From an architectural and technological standpoint, we can relatively easily provide a private and secure place for the individual to store their own medical records. Then, if they want to give access to their doctor, they can do so. If the doctor requests permission to be able to reference their case in the future, they might provide that, providing that the doctor agrees not to share that with others. If that information somehow gets out, they will know that it was that particular doctor, and word will travel pretty quickly that the doctor didn’t honor the doctor/patient relationship.

Off the top of my head, I can’t think of a single organism that has succeeded/survived/thrived where the individual in the end didn’t have final say and control. Does anything remotely resembling the borg actually exist anywhere in nature? I don’t actually know, it’s a non-rhetorical question.

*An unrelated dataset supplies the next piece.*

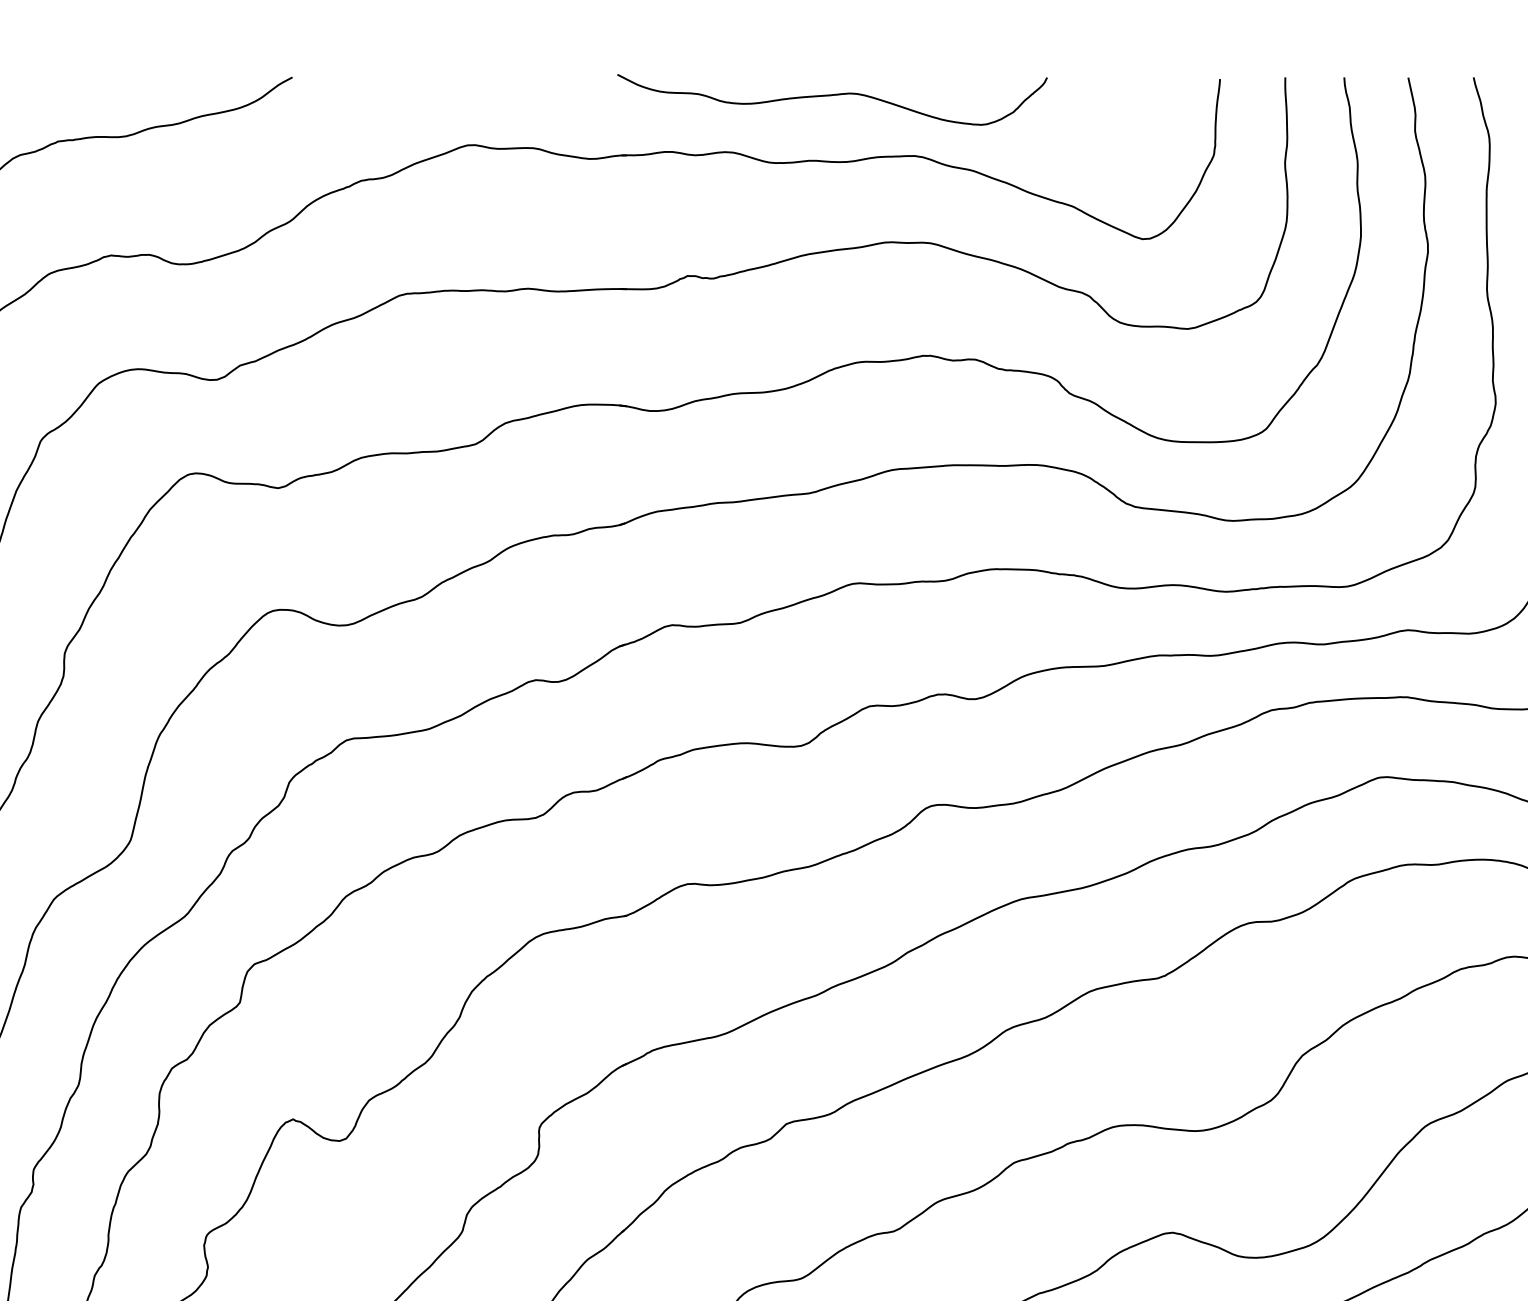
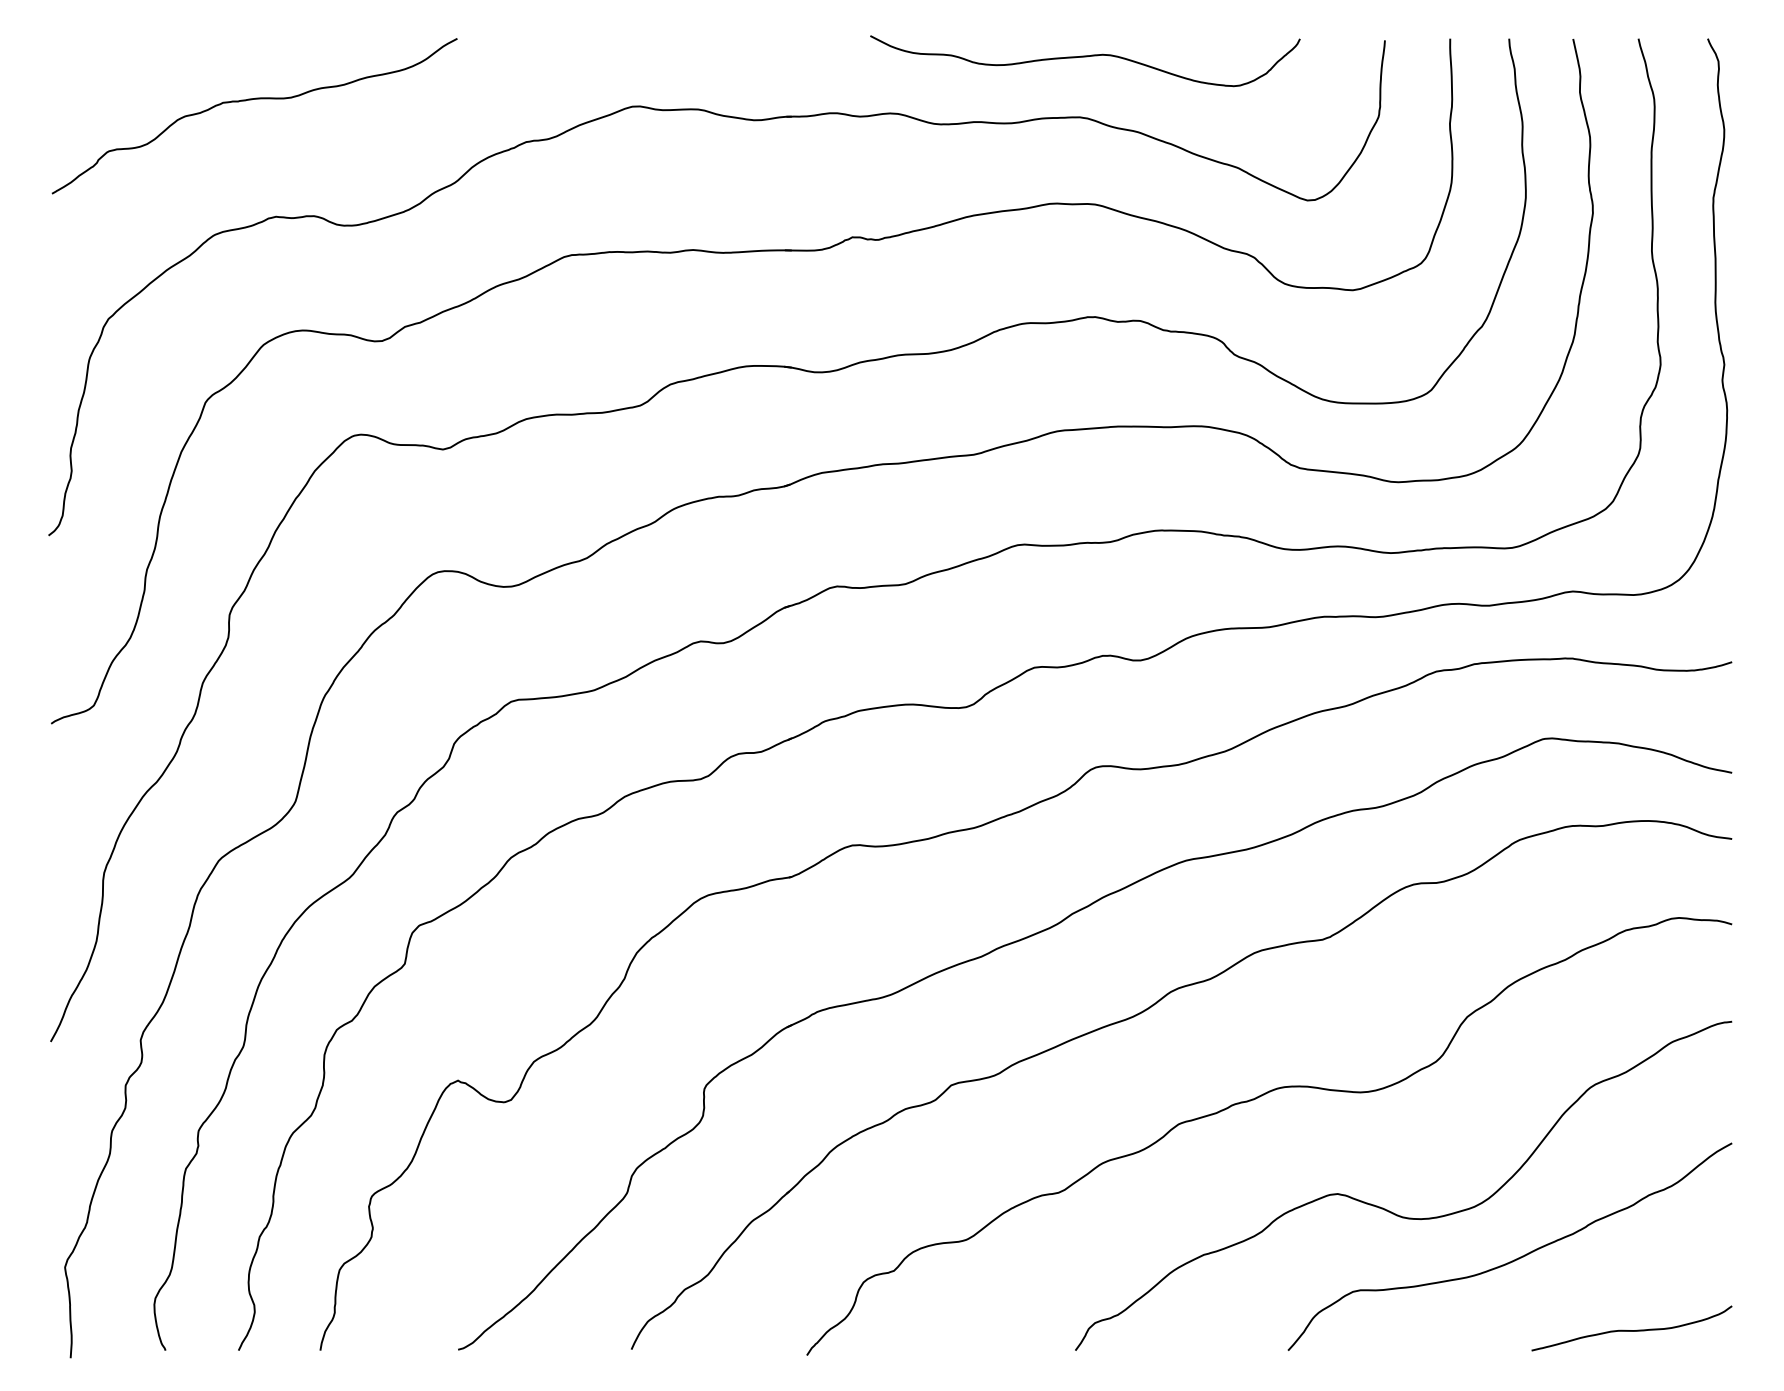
curve: (832, 96) -> (1085, 57), moved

If not, then why are we heading further and further down the road where individuals, as a part of larger organizations, no longer have any real decision-making power? Have you ever talked to a cell phone company representative? You might as well be talking to the company’s computer system, where the representative can only really follow policies that have been set somewhere centrally by some sort of bean counter. I have thankfully not had to deal with a case of an insurance company overriding the judgment of a doctor, but I imagine it is quite the same.

We should start moving in the opposite direction, where people are in control of their own context, in their own community, without anything “above” them in authority that can sweep down from the sky/net and literally take their life at any time. Do we know that these behaviors have definitely made the world a better place? That question, on the other hand, is rhetorical. First, let us all do no harm.